Recherche Article publié le 09 juin 2020 , mis à jour le 09 juin 2020

(Article issu de l'Edition n°12 - mars 2020)

 

Les méthodes statistiques inspirées du machine learning s’appliquent de mieux en mieux à la prédiction ou la quantification de troubles neurologiques. Ces recherches interdisciplinaires explorent le cerveau au sein de son enveloppe corporelle dans un contexte clinique.

 

Branche spécifique de l’intelligence artificielle, l’apprentissage automatique (ou machine learning) n’en finit pas d’élargir le champ de ses applications, et ses algorithmes franchissent désormais la porte des hôpitaux et des services spécialisés. Capables d’analyser d’importantes quantités de données, de découvrir des motifs communs, d’apprendre à partir d’exemples et de prédire ou quantifier des comportements, des résultats ou des tendances, ces systèmes informatiques apportent aux cliniciens une aide au diagnostic.

Ces outils modernes figurent au coeur des travaux de recherche de Nicolas Vayatis, directeur du nouveau Centre Borelli, qui les applique dans un contexte clinique. Ce laboratoire interdisciplinaire réunit depuis le 1er janvier 2020, sous une bannière commune, le Centre de mathématiques et de leurs applications (CMLA – Université Paris-Saclay, ENS Paris-Saclay, CNRS) et le laboratoire Cognition Action Group (Cognac G – Université de Paris, CNRS, Service de santé des armées). Les équipes, mêlant mathématiciens, ingénieurs, informaticiens, neurophysiologistes et cliniciens, collaborent étroitement depuis plusieurs années et trouvent ici la consolidation de leur démarche scientifique et un gain de visibilité.

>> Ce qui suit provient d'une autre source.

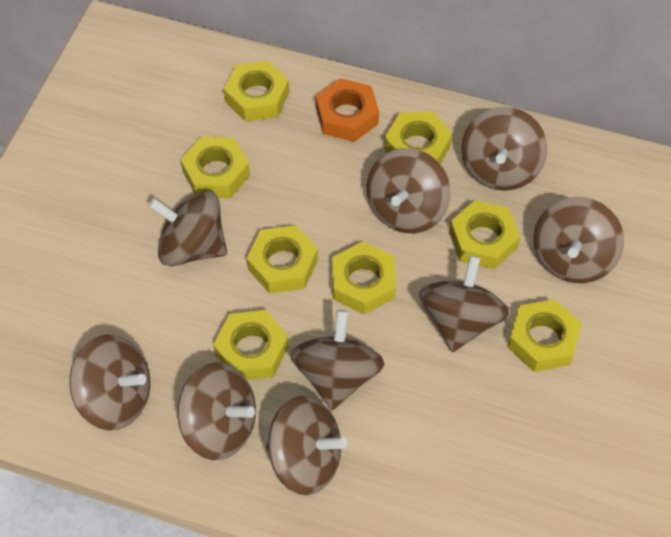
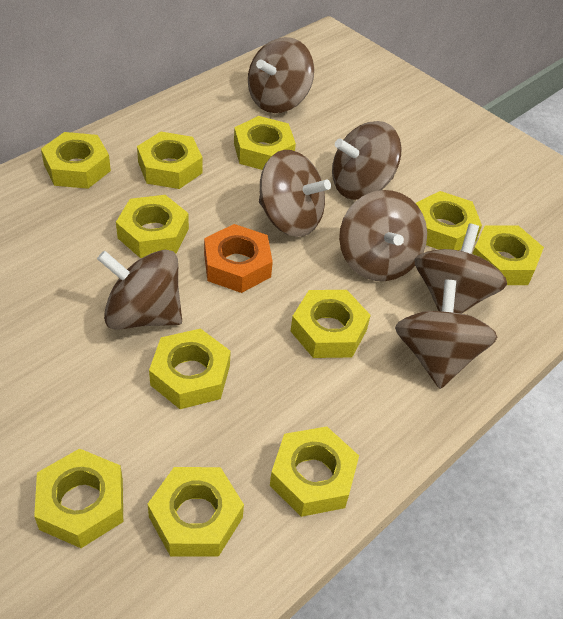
brown spinning top: 9 -> 7
yellow nut: 8 -> 11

Leurs recherches portent sur la quantification de la sensorimotricité (déplacements, gestes, mouvements oculaires…) chez l’Homme sain, altéré ou pathologique – atteint par exemple de troubles neurologiques –, dans le but de fournir des dispositifs optimisant la validation clinique. « Classiquement, cette validation se fait grâce à des tests statistiques simples, inventés il y a près de 100 ans et généralement appliqués à des échantillons de petite dimension. Les analyses ciblent un nombre très réduit de variables, étudiées séparément, et mettent à jour d’éventuelles différences entre les populations de patients, rappelle Nicolas Vayatis. Une telle méthode passe toutefois à côté des différences n’apparaissant qu’en cas d’analyse conjointe des variables. » Raison pour laquelle le mathématicien et ses collaborateurs cherchent à exploiter toutes les dépendances au moyen du machine learning et de ses algorithmes. « La force de notre travail repose toutefois sur un accès aux données de terrain et sur le concours des neurophysiologistes et cliniciens qui orientent la partie quantitative du travail », complète Nicolas Vayatis.

 

Travailler l’ergonomie de dispositifs quantitatifs

 En partenariat avec l’Hôpital d’instruction des armées de Percy, les chercheurs ont récemment procédé à l’analyse de l’équilibre en statique de patients atteints de syndromes parkinsoniens. Souvent associée à une instabilité de posture, la chute représente chez ces personnes une importante cause d’invalidité. En temps normal, le clinicien fait appel à son oeil et son expérience en routine pour déterminer la propension d’un patient à chuter et établir un diagnostic lors d’une consultation médicale. Des plateformes de force – globalement assez coûteuses – apportent parfois leur concours, en enregistrant le déplacement du centre de pression du patient pendant sa station debout, et en produisant des statokinésigrammes.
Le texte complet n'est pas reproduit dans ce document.